----- Provided data -----
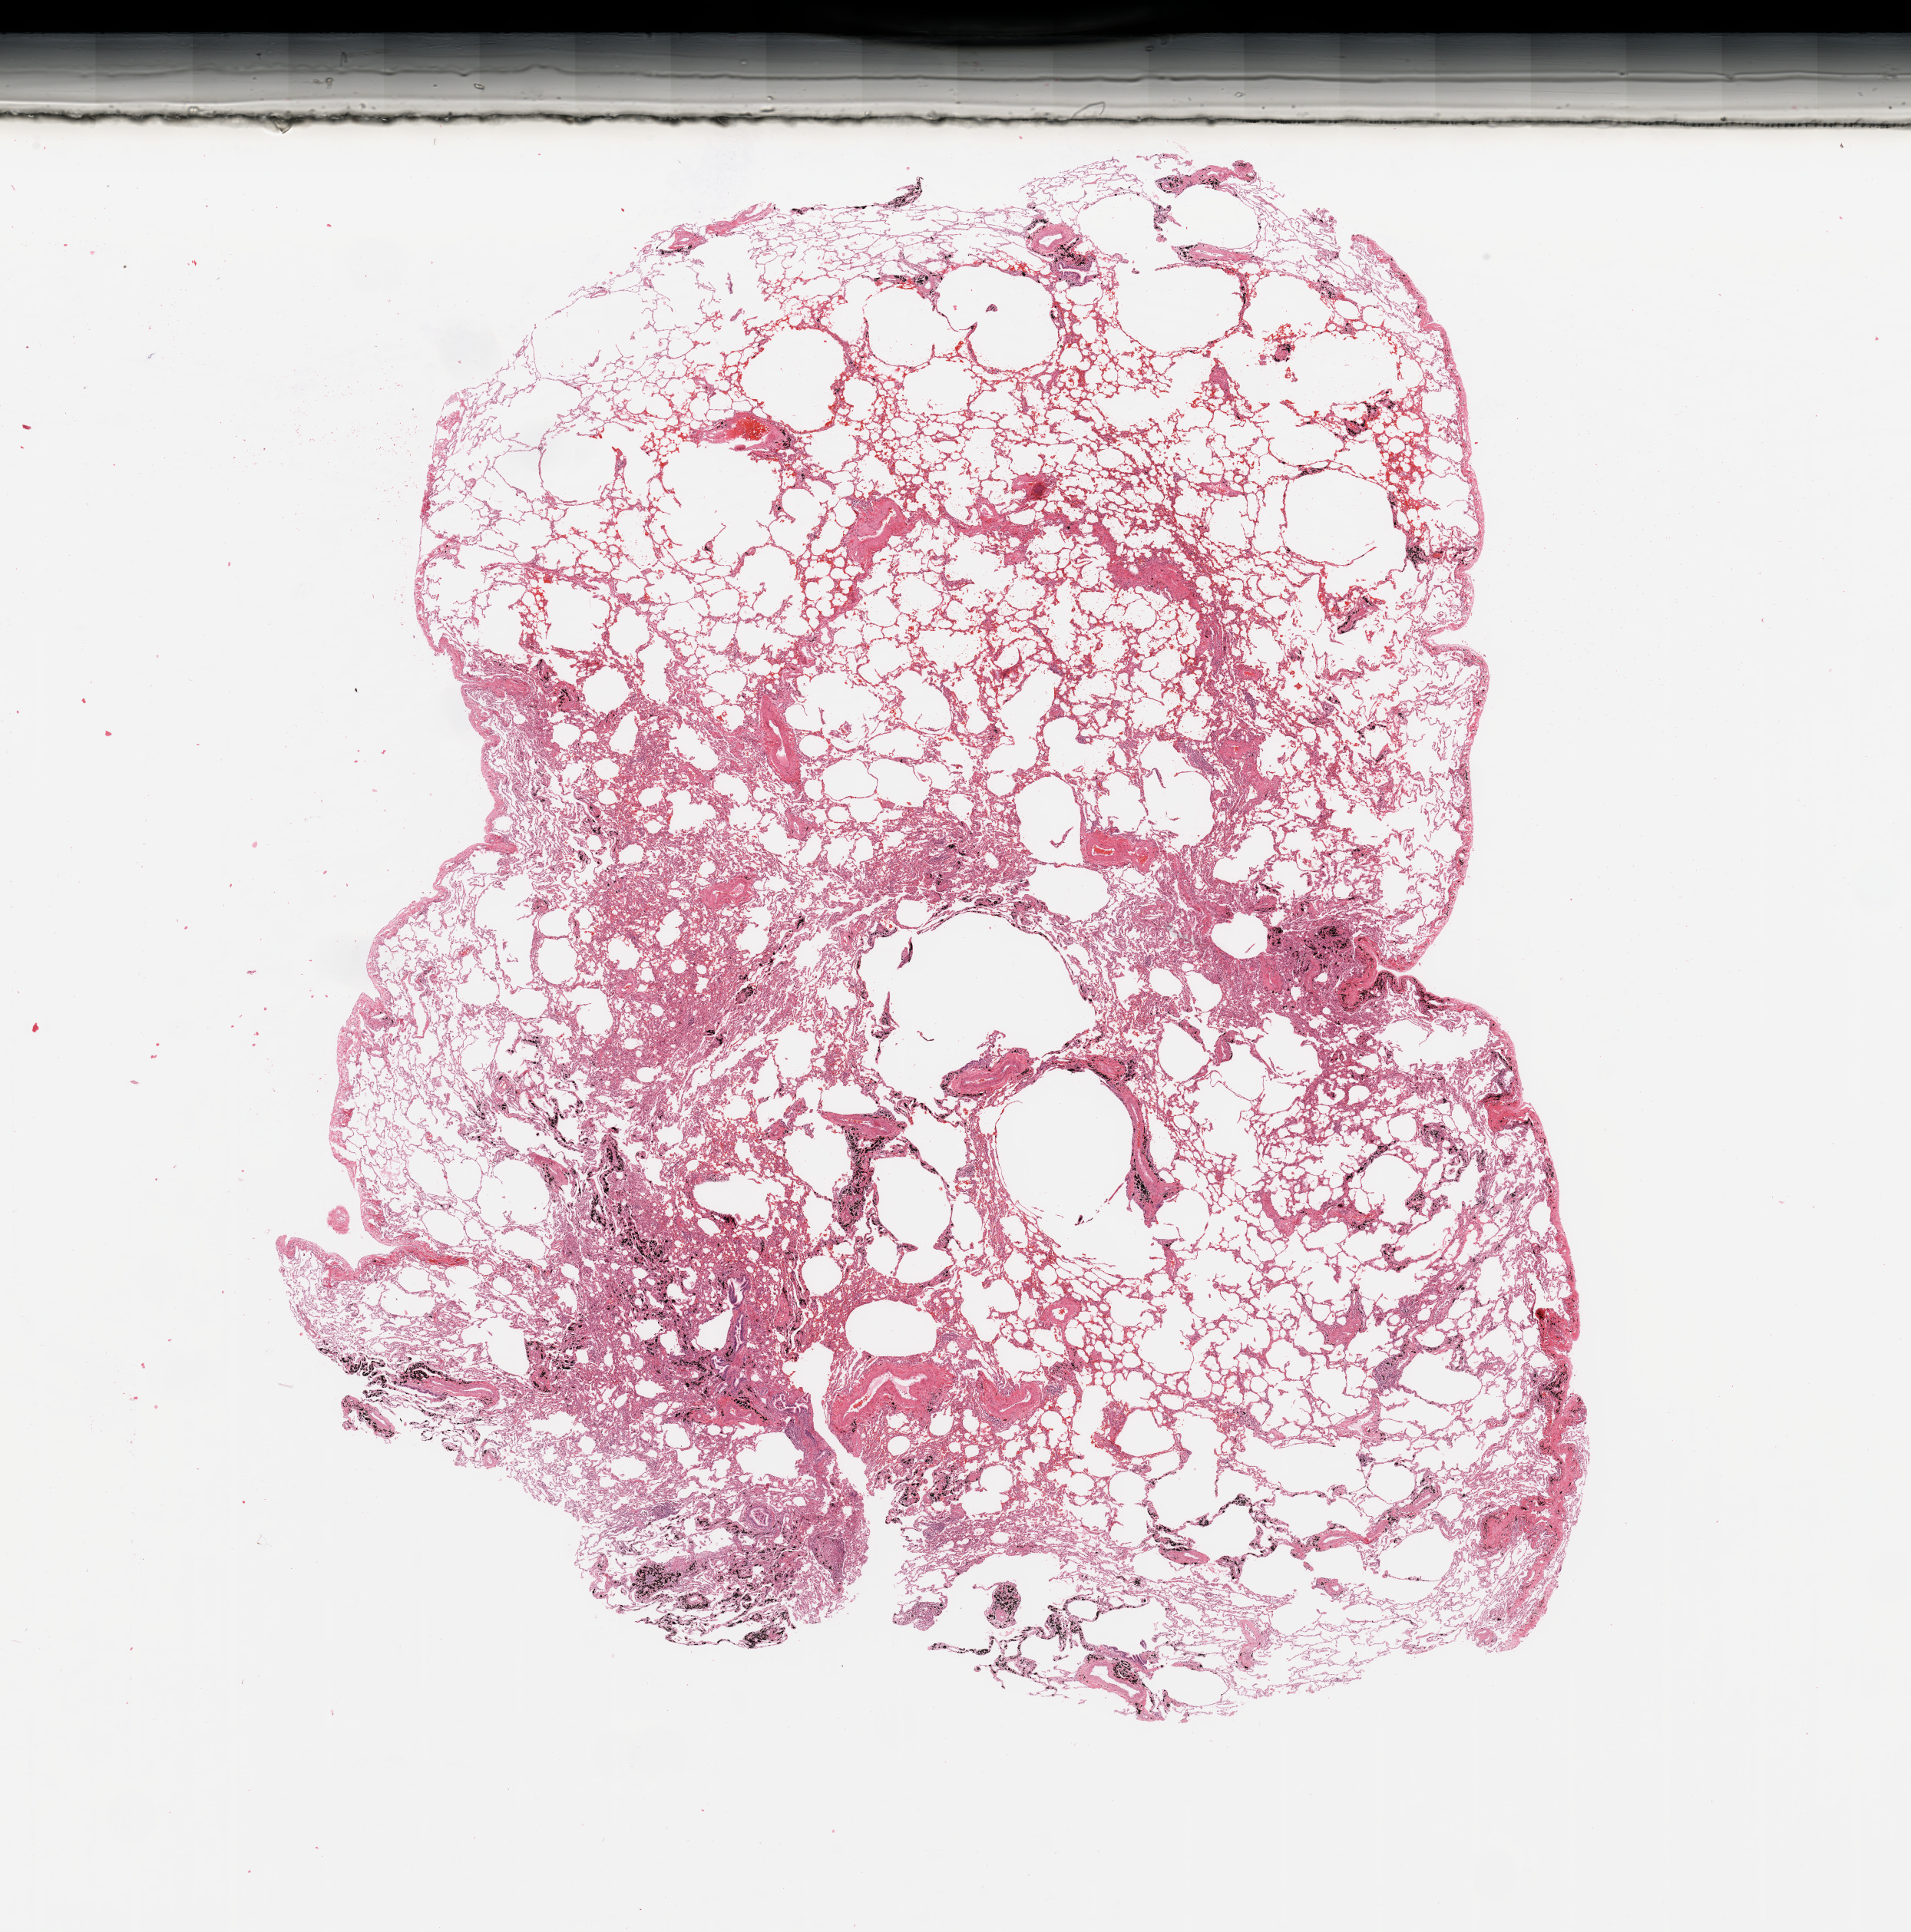
Whole-slide histology image, Hematoxylin and eosin (H&E) stained — shown as a low-resolution overview of the whole scanned area (about 19.7 x 19.9 mm, slide scanned at 20x), normal (non-tumour) tissue sample, sampled site: lung. 54-year-old male patient.
• this section: normal (non-tumour) tissue from the same patient
• patient diagnosis: Adenocarcinoma, NOS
-----
Instructions to follow
Nothing but the lines from the one with "the same patient" through the end of the data above should be reproduced, each exactly, both ends included.

Written solution
• this section: normal (non-tumour) tissue from the same patient
• patient diagnosis: Adenocarcinoma, NOS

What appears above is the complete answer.